If your only exposure to frat guys has been the Daily’s coverage of hazing violations, the movie “Animal House,” a beer pong game on football Saturday or the womanizing, meat-eating roommate that peed on you freshman year, it’s time you heard a new perspective.
Chances are you’ve met a frat guy and didn’t even know it. When I worked at Shaman Drum during book rush last fall, my co-workers played a game called “pick out the frat guy.” Amused, I asked them what they thought I looked like. They took one look at my shaggy hair and asked, “You smoke a lot of weed?”
The truth is, Greeks are everywhere. They’re in your band and your a cappella group. They volunteered for both Kerry and Bush last November. They’re leaders in Dance Marathon, Detroit Project and K-grams. They represent a variety of ethnic and cultural organizations. They even write for the Daily.

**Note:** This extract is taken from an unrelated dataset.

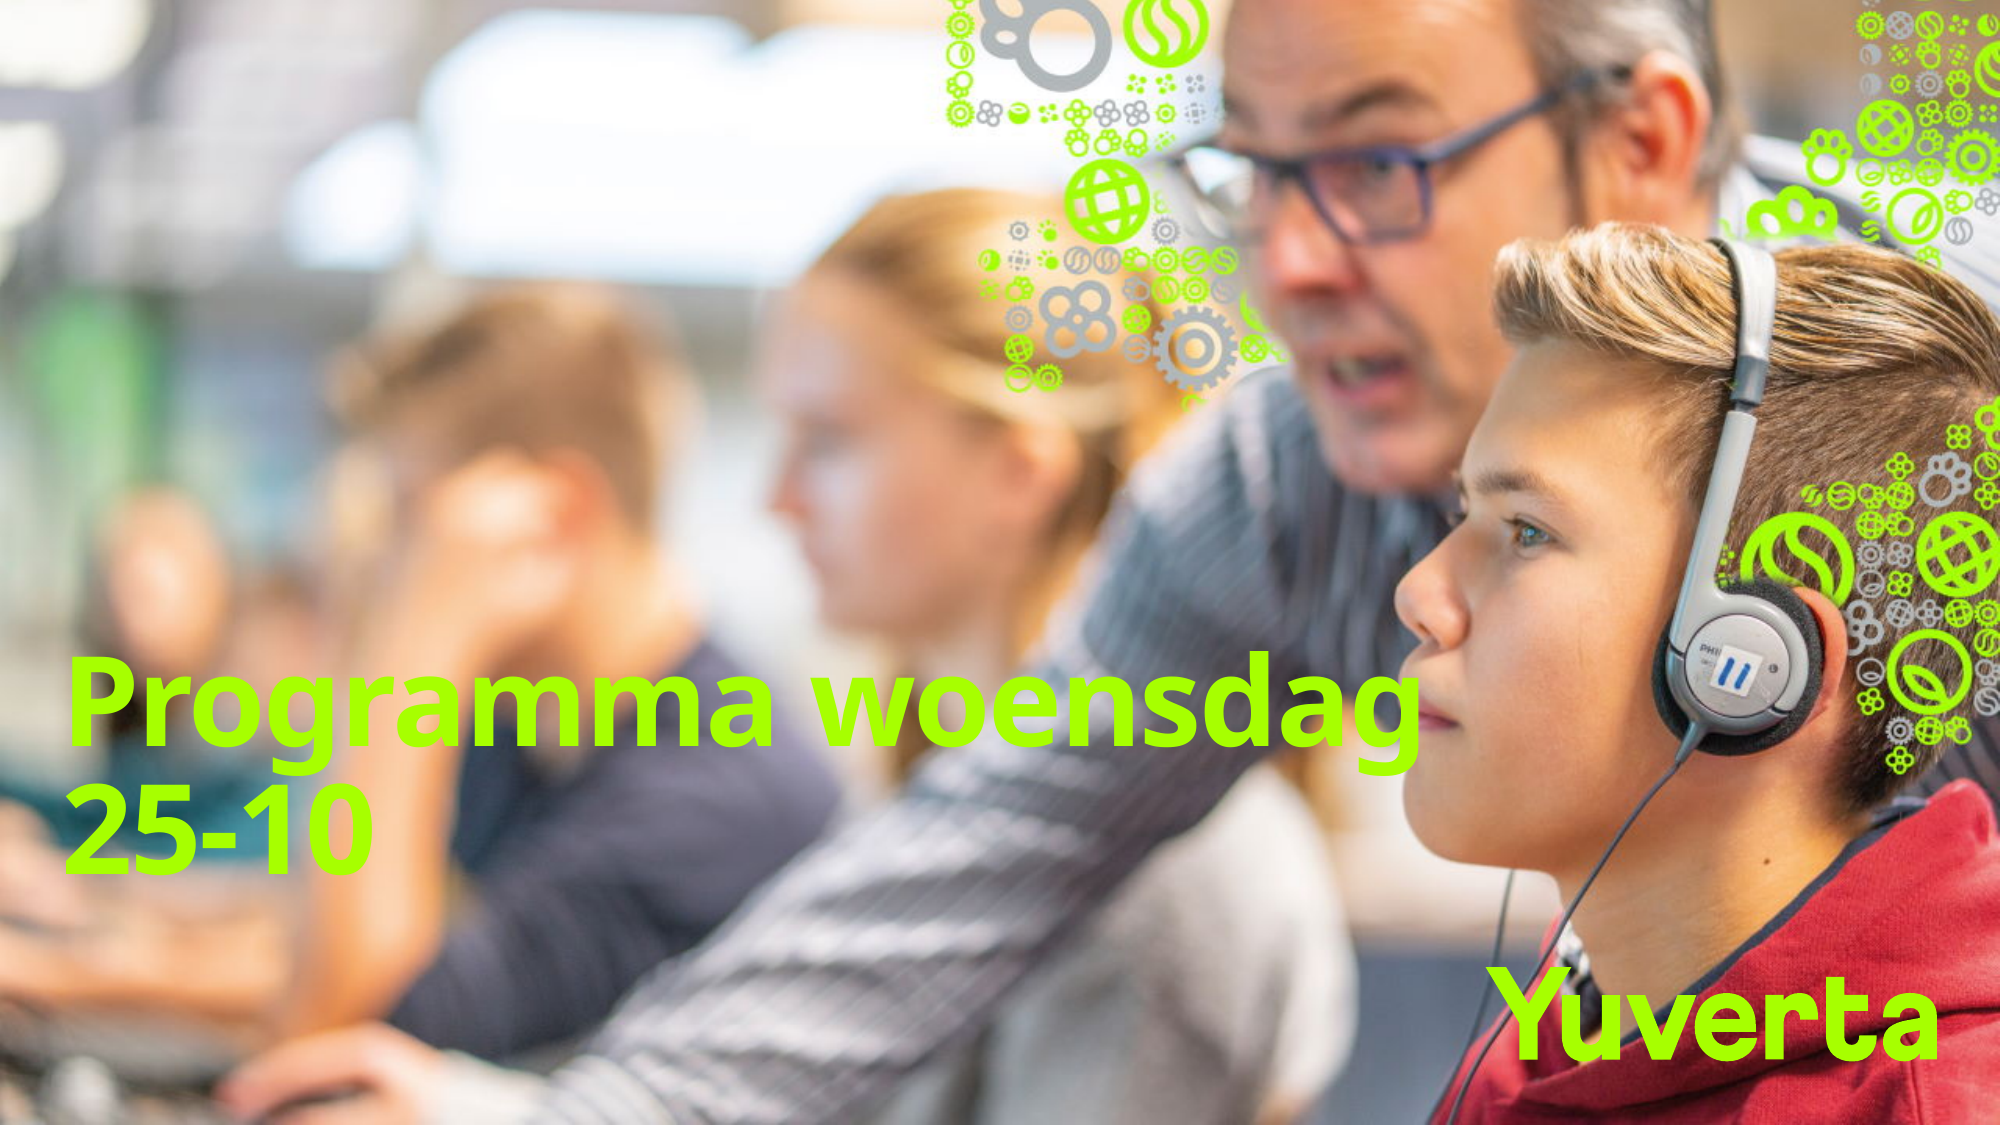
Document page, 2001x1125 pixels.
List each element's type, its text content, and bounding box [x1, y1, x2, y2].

picture [0, 0, 2000, 1125]
title Programma woensdag 25-10 [60, 635, 1485, 900]
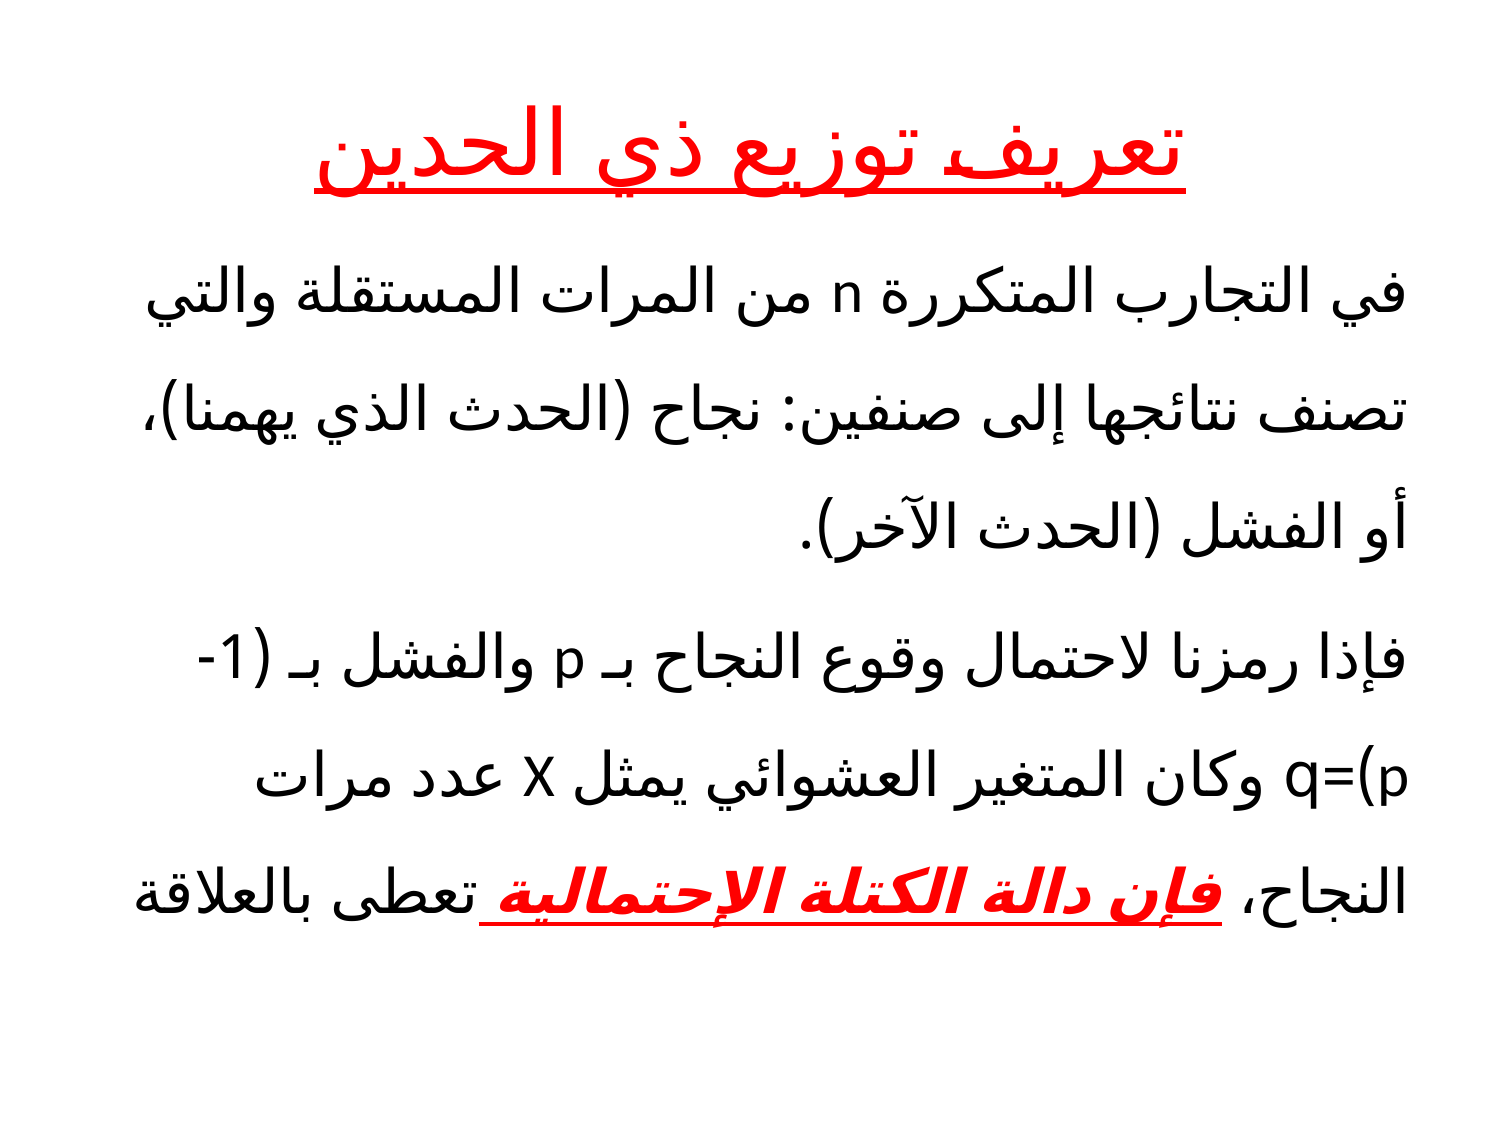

When I came to the University freshman year, I didn’t know this. I had the same misconceptions that most people have about Greeks. In high school, my friends and I used to talk shit on the guys who had graduated and joined fraternities at the college in our town. Then during Rush freshman year, a guy from my dorm asked if I wanted to check out some frats, and I said what the hell. I ended up hitting it off with the guys at Sigma Epsilon, and two and a half years later I’m still active in the house.
I think most Greeks would agree that the reason they joined a house is less important than the reason they stuck with it. I enjoy partying as much as anyone, but the reasons I give my time to my fraternity have nothing to do with alcohol or girls. More than anything I value the friendships and the support we provide each other, whether that involves intramurals, volunteering, music or studying. At Dance Marathon last weekend, nine other brothers and I danced to support pediatric rehabilitation, and almost 30 of our brothers showed up at some point to cheer us on. At ten Sunday morning, when I didn’t know if I could stay awake any longer, one of my brothers suggested we get some fresh air and then play basketball. Afterward, I was fine for the remaining six hours. That is the kind of brotherhood I value the most, the stuff that rarely gets public attention.
Unfortunately, if you picked up a Daily last year, you’d find reports of hazing violations. In these situations, the stupid things a few individuals do speak for the whole Greek community. Serious cases of hazing in which people get sick or injured are unacceptable, but standards for hazing have grown too broad. The Greek hazing policy forbids situations which cause “embarrassment,” “humiliation” or “ridicule” of an individual or group. Under this definition, nearly every organization on campus is guilty. Under this definition, I was hazed at Dance Marathon last weekend. For dropping my name tag, I had to get on stage and sing the Pepto Bismo song about indigestion, stomach pain and diarrhea. Other people had to sing “I’m a Little Teapot” or dance the “Macarena.” I see no problem with this treatment, but hazing should not be viewed as a Greek specific problem.
I’m not trying to disregard hazing: Serious cases do occur and should be cracked down on. I commend the Interfraternity Council Hazing Task Force for stepping up their efforts. IFC Vice President of Social Responsibility, Dustin Schmuldt said, “We’ve expanded our hazing task force, and we’ve put Greek advisors in Markley and Alice Lloyd … We’ll never totally eliminate hazing, but we’re doing a lot — as much as we can to combat it.”
Measures to reduce hazing, along with the new social policy, should be welcome improvements to the Greek community. Whenever someone gets hurt, be it a pledge or someone who got drunk at a party, the liability falls on the fraternity members’ backs. The new bring your own beer rule for parties will now put the legal and financial burden on partygoers. Fraternities have always had sober monitors at parties, but the new rules have solidified this system. Most Greeks have mixed emotions about having closed parties. I’m concerned this change will sharpen the divide between Greeks and the rest of the campus. Schmuldt suggested positive ramifications for Rush: “Not only will our numbers be just as good or better, but we’ll be getting higher-quality guys because fraternities won’t base Rush on parties.” Many people think that the Greek system has been getting screwed over with the new social policy, but I think it is going to foster a stronger, more value-based Greek system.